Why I built it
The real bottleneck in agentic development isn't the agents. It's the context they share, the verification that bounds them, and the orchestration that holds them accountable. Run thirty agents against a codebase without those three pieces and you get confident slop. Get those three pieces right and a small operator starts to ship like a team an order of magnitude larger.
Optimus is the platform I needed and couldn't buy. It treats every artifact a team produces — plans, stories, docs, git commits, goals, daily notes, calendar events, agent memory — as a row in one composable, embedding-aware table, and gives every agent a single interface for asking the world what it knows.
The thesis
A team's "world" isn't a kanban board. It's the union of every artifact the team has ever produced, plus every signal from the systems they operate. Most tools store one slice of that world really well — Notion stores docs, Linear stores stories, GitHub stores commits — and ignore the rest. Agents that have to crawl five sources and reconcile them by hand are slow and brittle.
Optimus puts the union itself first. The data layer (Nexus) is a single table whose rows are typed and cross-linked, not a federation. The verification layer (Test-driver) writes its evidence back into that same table. Agents read and write through one interface — nothing leaks past the boundary as a side-channel.
What's inside
Nexus — the data layer
A universal world-context primitive. 16 ContextTypes (docs, stories, plans, git history, goals, daily notes, calendar, memory, …) live in one table, cross-linked, embedding-aware, queried through one API. Read more →
Test-driver — the verification layer
An agent that walks features end-to-end, captures evidence, scores severity, and writes the run manifest back into nexus_items. Runs on a weekly LaunchAgent or on demand. Read more →
Harness — the inference layer
Provider-abstracted LLM routing. Every AI feature speaks one interface; the harness picks the model. Swap Claude → GPT → Gemini without touching feature code. Insurance against tokenizer drift and pricing whiplash.

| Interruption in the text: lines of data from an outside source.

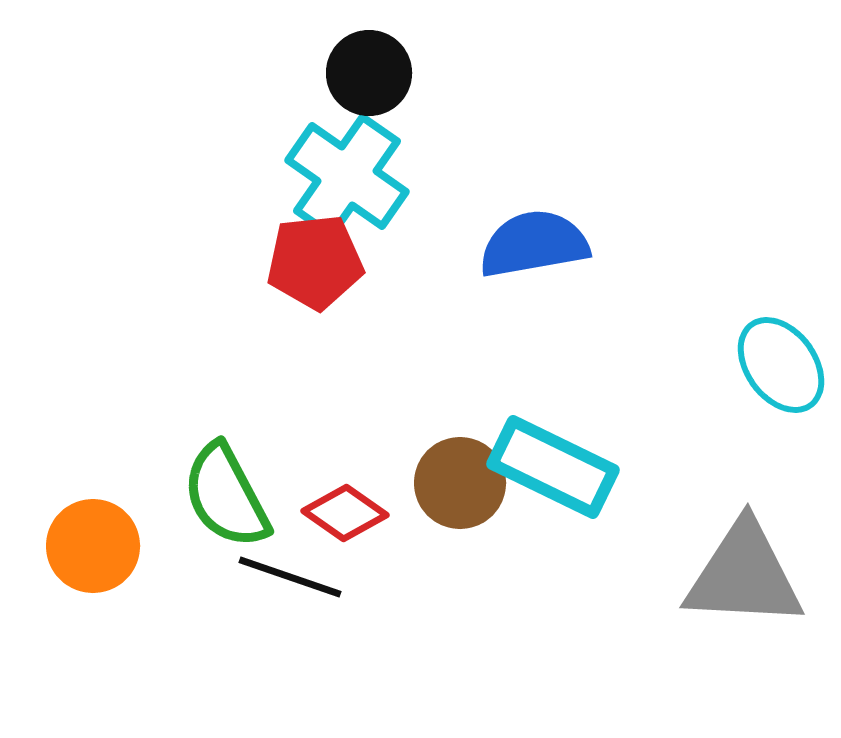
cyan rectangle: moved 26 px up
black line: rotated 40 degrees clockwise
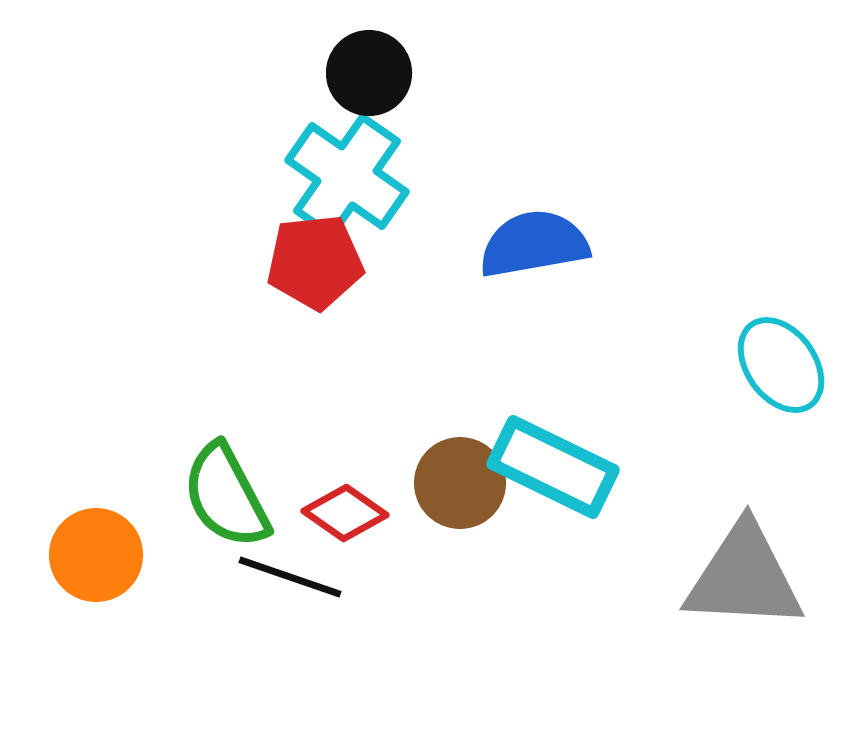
orange circle: moved 3 px right, 9 px down
gray triangle: moved 2 px down
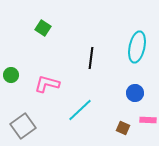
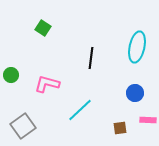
brown square: moved 3 px left; rotated 32 degrees counterclockwise
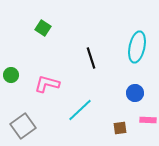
black line: rotated 25 degrees counterclockwise
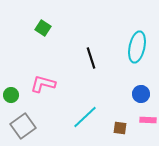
green circle: moved 20 px down
pink L-shape: moved 4 px left
blue circle: moved 6 px right, 1 px down
cyan line: moved 5 px right, 7 px down
brown square: rotated 16 degrees clockwise
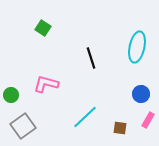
pink L-shape: moved 3 px right
pink rectangle: rotated 63 degrees counterclockwise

Goals + Daily Flow — the orchestration layer
Goals auto-rollup status from the stories that contribute to them. Daily Flow is the rhythm — what got shipped, what's stuck, what's contributing where — surfaced as a generated daily note that the operator can read in 30 seconds.
Operating principles
- One operator, agentic fleet. Build for the case where one careful human is the only human in the loop and twenty agents are the workforce.
- Composable context, not federation. Storing data once in a typed primitive beats stitching three sources at query time.
- Verification is first-class. Test-driver isn't a plugin — it's a peer of the data and inference layers.
- Provider-abstract everything LLM. Lock-in to a single model is the only failure mode that's strictly self-inflicted.